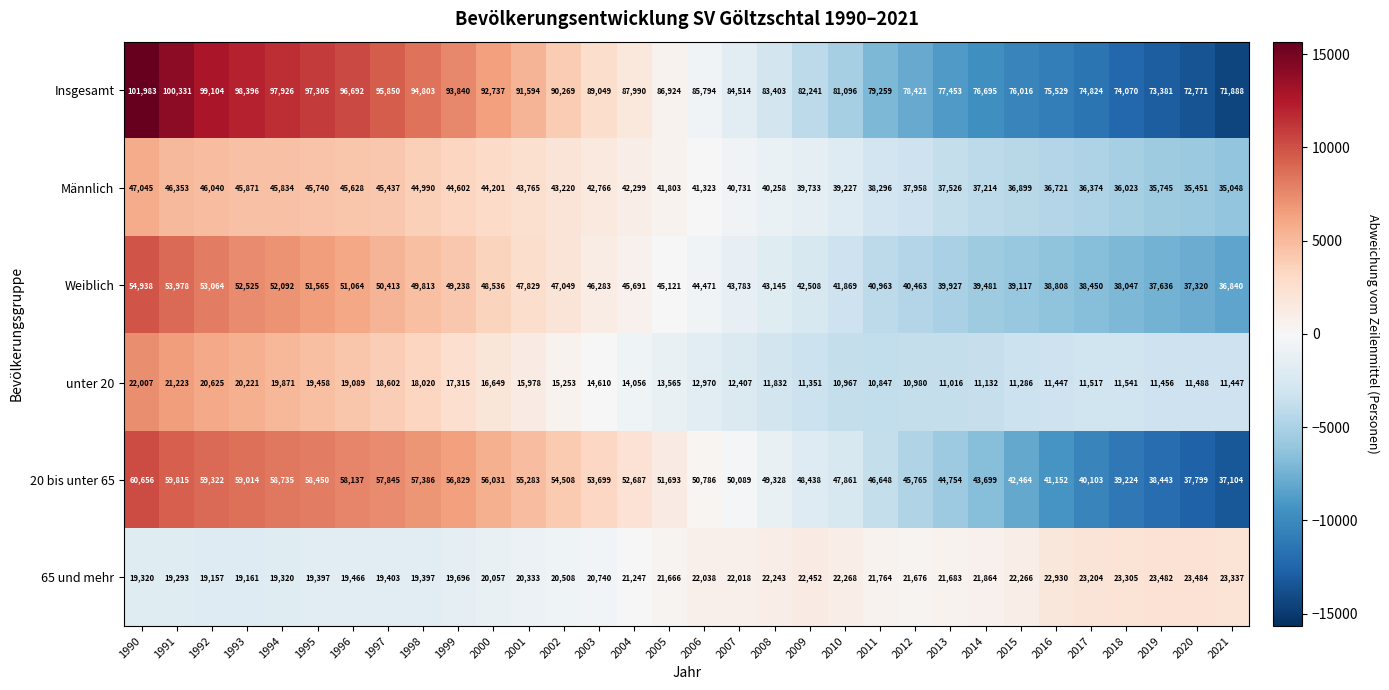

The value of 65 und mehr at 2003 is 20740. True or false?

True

= = = =

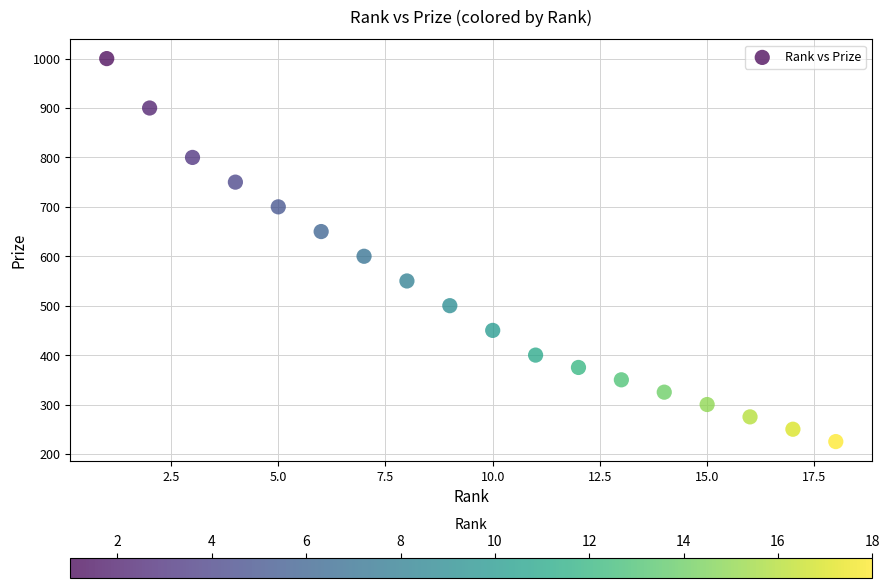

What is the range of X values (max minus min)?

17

= = = =

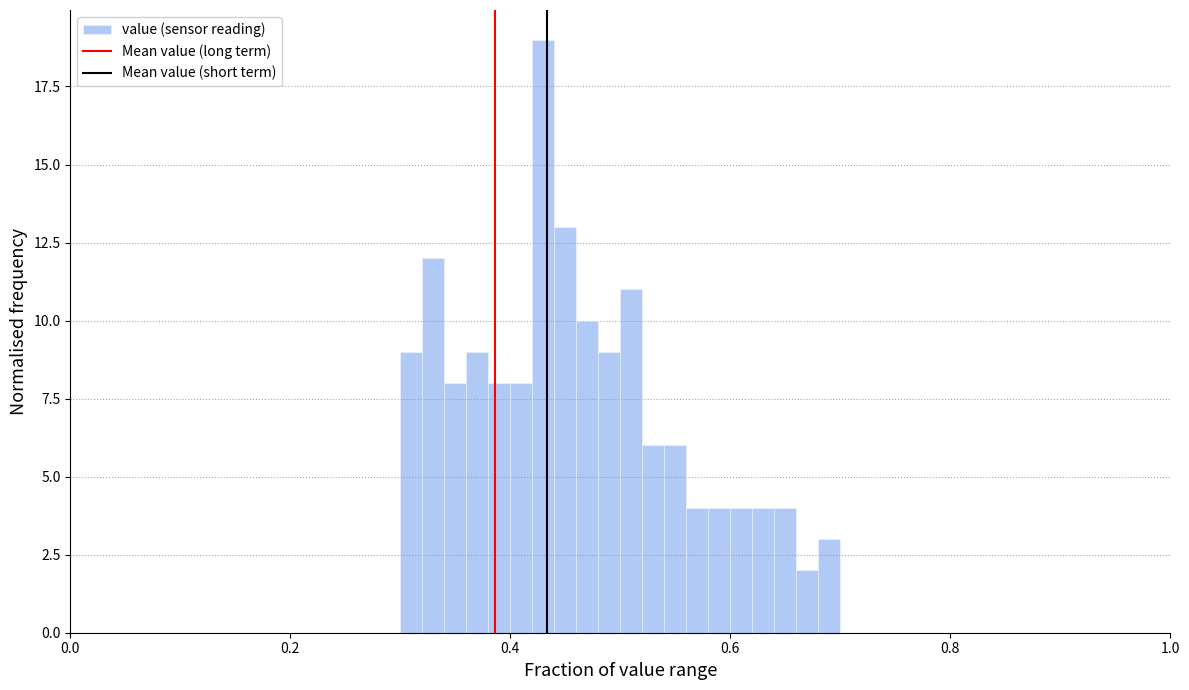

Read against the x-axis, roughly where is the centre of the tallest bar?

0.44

= = = =

Display each line above that contains the string "True". Letter case counts.

# RESPONSE
The value of 65 und mehr at 2003 is 20740. True or false?
True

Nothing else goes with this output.